Published in the journal Nature Communications, the work details how chemically encoded water droplets were patterned into a two dimensional array. An acoustic standing wave is used to shape the droplets, which are contained within a water-filled chamber. By altering the composition of the constituent liquid and engineering the acoustic field, the team was able to produce highly uniform arrays of droplets arranged in square lattices.
“As the coavervate droplets are formed they are gripped by the ultrasonic forces and patterned,” explained Professor Bruce Drinkwater, head of Bristol’s Ultrasonics and Non-Destructive Testing (UNDT) research group.
“The uniformity of the droplets is amazing. I’m convinced this technology will have many applications in the next generation of lab-on-a-chip applications.”
The size, spacing and surface-attachment properties of the droplets can be manipulated. They can also be loaded with proteins, enzymes, DNA, polysaccharides, nucleotides, nanoparticles or microparticles, and used in small-scale chemical reactions. According to the research team, the droplet arrays could act as a new type of analysis tool for drug discovery, clinical diagnostics and protein crystallization.
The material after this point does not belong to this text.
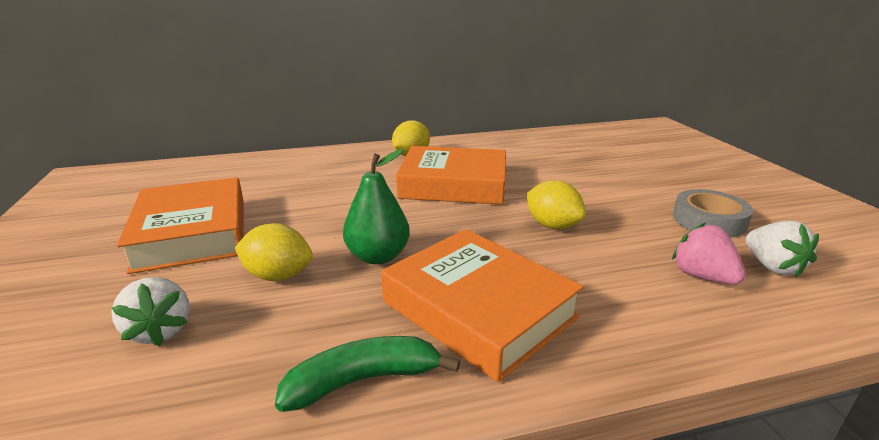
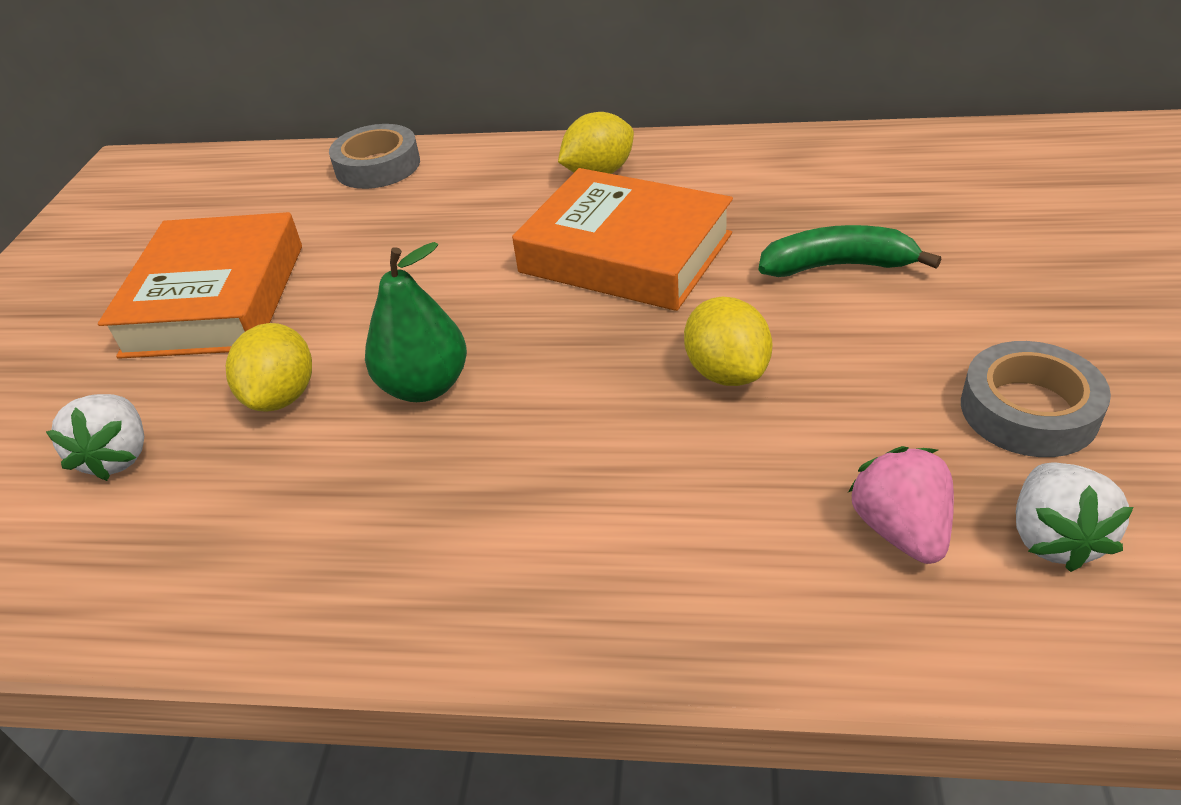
camera: 25 degrees right, 15 degrees up
(271, 162) = (378, 166): none -> grey tape
(278, 276) = (282, 396): yellow lemon -> yellow lemon turned 60 degrees clockwise
(363, 380) = (296, 586): green banana -> green banana (838, 266)
(478, 309) = (502, 512): orange book -> none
“The acoustic patterning method significantly extends the scope of the current micro-array technologies,” said Prof Stephen Mann from the Bristol Centre for Protolife Research.
“We should now be able to develop devices capable of sustaining chemical signals between the droplets as well as enabling spatial and temporal responses to changing conditions in the external environment. This will allow us to exploit the acoustically trapped liquid droplets as a 2D community of spatially organised membrane-free protocells.”